Input material:

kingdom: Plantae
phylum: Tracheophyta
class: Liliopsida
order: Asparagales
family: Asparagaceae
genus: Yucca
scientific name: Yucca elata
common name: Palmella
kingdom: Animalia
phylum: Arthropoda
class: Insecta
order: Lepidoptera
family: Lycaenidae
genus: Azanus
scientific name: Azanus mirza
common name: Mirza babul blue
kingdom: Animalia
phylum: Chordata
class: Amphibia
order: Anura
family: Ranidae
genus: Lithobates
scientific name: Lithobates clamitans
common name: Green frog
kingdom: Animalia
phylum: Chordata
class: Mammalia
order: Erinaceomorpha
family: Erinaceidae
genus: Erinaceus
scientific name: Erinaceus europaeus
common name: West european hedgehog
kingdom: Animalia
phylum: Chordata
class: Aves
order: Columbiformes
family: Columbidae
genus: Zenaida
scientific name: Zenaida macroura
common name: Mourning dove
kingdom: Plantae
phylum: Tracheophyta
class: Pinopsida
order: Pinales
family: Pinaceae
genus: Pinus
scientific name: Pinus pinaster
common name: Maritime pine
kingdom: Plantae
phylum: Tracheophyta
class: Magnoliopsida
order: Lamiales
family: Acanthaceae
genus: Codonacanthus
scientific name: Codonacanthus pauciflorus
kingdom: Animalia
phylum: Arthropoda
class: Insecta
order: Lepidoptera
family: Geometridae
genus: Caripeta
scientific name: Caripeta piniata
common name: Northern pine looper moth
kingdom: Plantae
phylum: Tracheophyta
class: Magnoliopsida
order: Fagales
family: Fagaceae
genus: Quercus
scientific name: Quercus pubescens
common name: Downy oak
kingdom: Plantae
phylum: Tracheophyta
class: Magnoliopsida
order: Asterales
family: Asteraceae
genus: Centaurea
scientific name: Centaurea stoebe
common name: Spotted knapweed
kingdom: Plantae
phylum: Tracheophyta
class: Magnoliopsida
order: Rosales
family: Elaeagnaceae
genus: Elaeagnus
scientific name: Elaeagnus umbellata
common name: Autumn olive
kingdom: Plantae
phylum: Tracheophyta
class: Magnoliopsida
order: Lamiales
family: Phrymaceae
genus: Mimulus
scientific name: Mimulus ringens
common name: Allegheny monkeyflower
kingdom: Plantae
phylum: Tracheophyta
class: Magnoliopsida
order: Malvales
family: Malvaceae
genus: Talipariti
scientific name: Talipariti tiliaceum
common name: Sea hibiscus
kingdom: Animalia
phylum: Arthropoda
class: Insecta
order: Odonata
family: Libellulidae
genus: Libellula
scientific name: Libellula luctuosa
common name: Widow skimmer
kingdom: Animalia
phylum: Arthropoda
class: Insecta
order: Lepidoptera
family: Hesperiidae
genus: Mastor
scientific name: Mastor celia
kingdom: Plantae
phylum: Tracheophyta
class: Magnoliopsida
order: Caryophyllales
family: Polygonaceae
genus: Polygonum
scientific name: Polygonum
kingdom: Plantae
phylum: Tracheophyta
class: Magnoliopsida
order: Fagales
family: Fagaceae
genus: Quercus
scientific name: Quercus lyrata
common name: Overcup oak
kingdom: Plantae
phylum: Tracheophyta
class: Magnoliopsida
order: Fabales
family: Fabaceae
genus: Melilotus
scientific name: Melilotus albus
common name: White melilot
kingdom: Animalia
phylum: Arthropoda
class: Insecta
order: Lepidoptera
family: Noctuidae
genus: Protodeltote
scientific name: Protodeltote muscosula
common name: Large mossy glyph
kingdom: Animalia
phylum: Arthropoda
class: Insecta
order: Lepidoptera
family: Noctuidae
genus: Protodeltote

Requirements: Retype the lines of the records above, from the line with "scientific name: Erinaceus europaeus" to the line with "common name: Northern pine looper moth", including both of those lines. Keep every character unchanged.

Final result:
scientific name: Erinaceus europaeus
common name: West european hedgehog
kingdom: Animalia
phylum: Chordata
class: Aves
order: Columbiformes
family: Columbidae
genus: Zenaida
scientific name: Zenaida macroura
common name: Mourning dove
kingdom: Plantae
phylum: Tracheophyta
class: Pinopsida
order: Pinales
family: Pinaceae
genus: Pinus
scientific name: Pinus pinaster
common name: Maritime pine
kingdom: Plantae
phylum: Tracheophyta
class: Magnoliopsida
order: Lamiales
family: Acanthaceae
genus: Codonacanthus
scientific name: Codonacanthus pauciflorus
kingdom: Animalia
phylum: Arthropoda
class: Insecta
order: Lepidoptera
family: Geometridae
genus: Caripeta
scientific name: Caripeta piniata
common name: Northern pine looper moth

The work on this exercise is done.